# Apply replacement rules to all levels

I know this question has been asked multiple times before but unfortunately it seems like I'm too dumb to understand what is really going on and how to solve this.

Anyway, I want to resubstitute certain parts of an equation but also on all levels of that equation. My minified problem looks like this:

G = 4/3 x a - 4/3 y b - z^2;
rules = {4/3 x -> r1, 4/3 y -> r2, z^2 -> r3};

t1 = ReplaceAll[G, rules]
t2 = ReplaceRepeated[G, rules]

t3 = Replace[G, rules, All]
t4 = Replace[G, rules, {0, Infinity}]


For completion, the FullForm of G looks like this:

Plus[Times[Rational[4, 3], a, x], Times[Rational[-4, 3], b, y], Times[-1, Power[z, 2]]]


If I understand it right, then ReplaceAll will replace my substitutions but only on level 0. ReplaceRepeated has the same problem and Replace, even when specifying levelspec won't work either. This is the output of the above test:

(* t1 *) a r1 - r3 - (4 b y)/3
(* t2 *) a r1 - r3 - (4 b y)/3
(* t3 *) -r3 + (4 a x)/3 - (4 b y)/3
(* t4 *) -r3 + (4 a x)/3 - (4 b y)/3


I can see that in the second term (4/3 y) can't be replaced because Mathematica treats it as Times[Rational[-4, 3], b, y] and the - does not correspond to the replacement rule. I have no clue why both cases of Replace don't work at all...

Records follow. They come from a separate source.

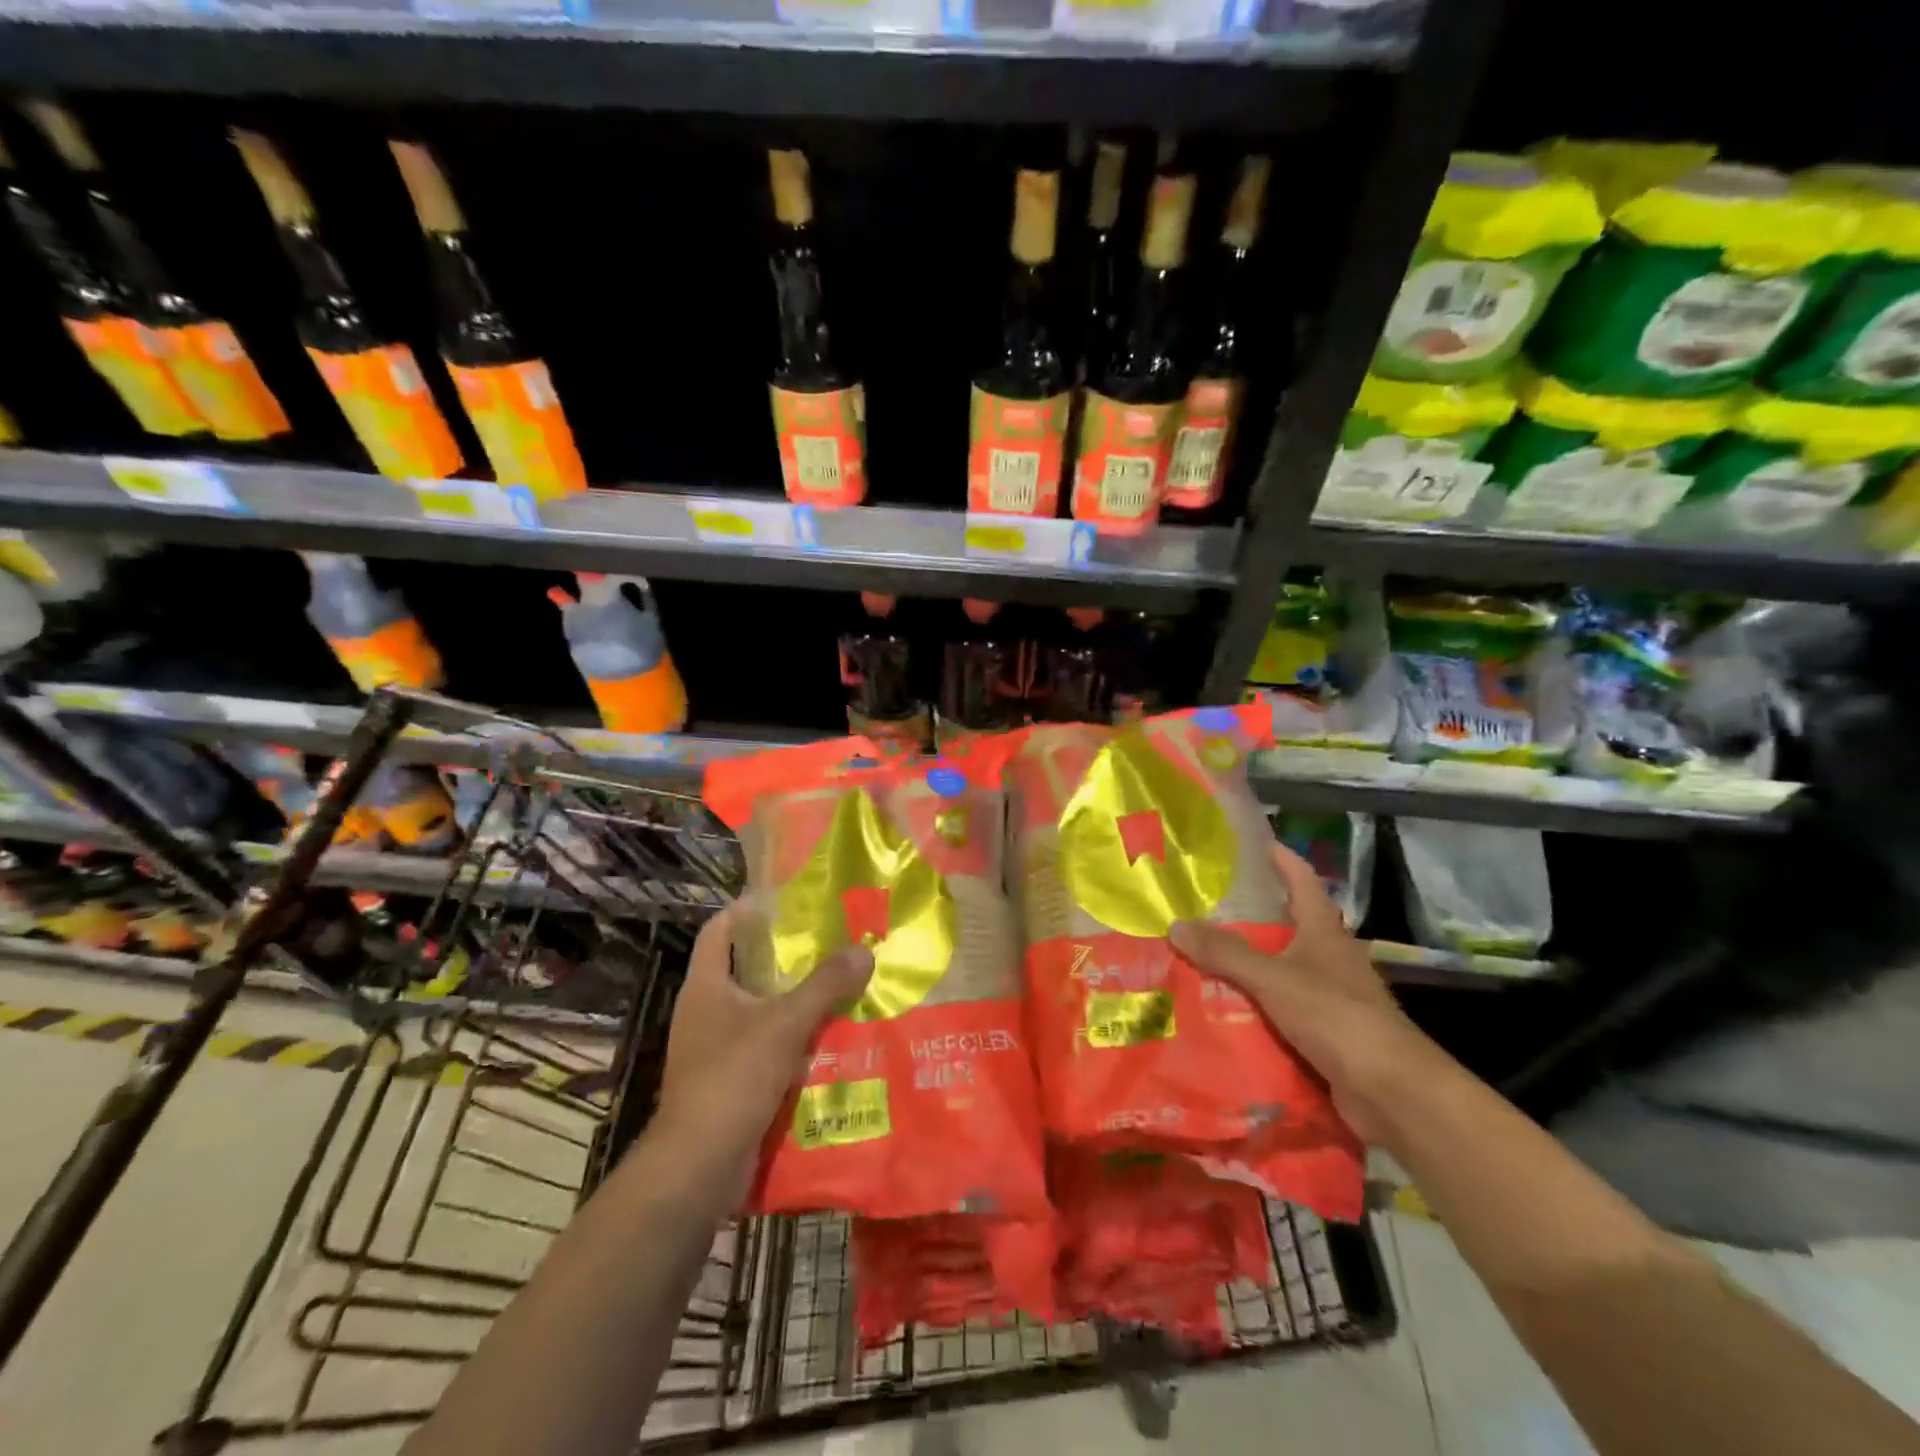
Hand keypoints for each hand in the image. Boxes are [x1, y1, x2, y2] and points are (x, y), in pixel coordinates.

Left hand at [655, 904, 873, 1201]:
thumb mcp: (785, 1023)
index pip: (719, 930)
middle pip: (746, 969)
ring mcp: (716, 1049)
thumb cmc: (733, 1077)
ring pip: (761, 1011)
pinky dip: (794, 1041)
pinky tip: (831, 1038)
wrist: (699, 1166)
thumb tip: (864, 948)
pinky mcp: (731, 1082)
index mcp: (706, 986)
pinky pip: (767, 1048)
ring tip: (841, 984)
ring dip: (796, 1001)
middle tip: (830, 941)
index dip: (747, 910)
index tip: (786, 899)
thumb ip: (825, 985)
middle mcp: (706, 1011)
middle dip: (786, 957)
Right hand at [1171, 842, 1437, 1144]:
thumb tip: (1176, 924)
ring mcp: (1330, 995)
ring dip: (1248, 962)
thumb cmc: (1338, 1018)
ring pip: (1281, 967)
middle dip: (1250, 913)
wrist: (1393, 1092)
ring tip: (1200, 953)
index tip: (1251, 842)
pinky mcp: (1326, 1031)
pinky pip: (1281, 1007)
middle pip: (1288, 923)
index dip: (1280, 858)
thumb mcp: (1274, 979)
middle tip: (1203, 902)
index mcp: (1324, 932)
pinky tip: (1222, 1007)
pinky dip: (1255, 1003)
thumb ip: (1226, 953)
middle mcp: (1329, 957)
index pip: (1302, 880)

Is there a way to apply these replacement rules to any level of the equation? Can someone explain me what is going on here?

• "If I understood right then ReplaceAll will replace my substitutions but only on level 0. " - a good place to verify this is documentation for ReplaceAll: "ReplaceAll looks at each part of expr, tries all the rules on it, and then goes on to the next part of expr. The first rule that applies to a particular part is used; no further rules are tried on that part or on any of its subparts." – Kuba Mar 13 '18 at 11:07

Your problem isn't really about specifying the levels at which the various replacement function do their work. It really about formulating the right replacement rules. ReplaceAll is fine your task. One approach is to apply more abstract replacement rules.

exp = 4/3 x a - 4/3 y b - z^2;
rules = {_Rational x -> r1, _Rational y -> r2, z^2 -> r3};
exp /. rules


a r1 + b r2 - r3

If, for some reason, you need to be specific about the rational coefficient being 4/3, then you can use

coef = (4/3 | -4/3);
rules = {coef x -> r1, coef y -> r2, z^2 -> r3};


This extra fussiness comes about because the Wolfram Language doesn't use a subtraction function internally and changes all subtraction into addition.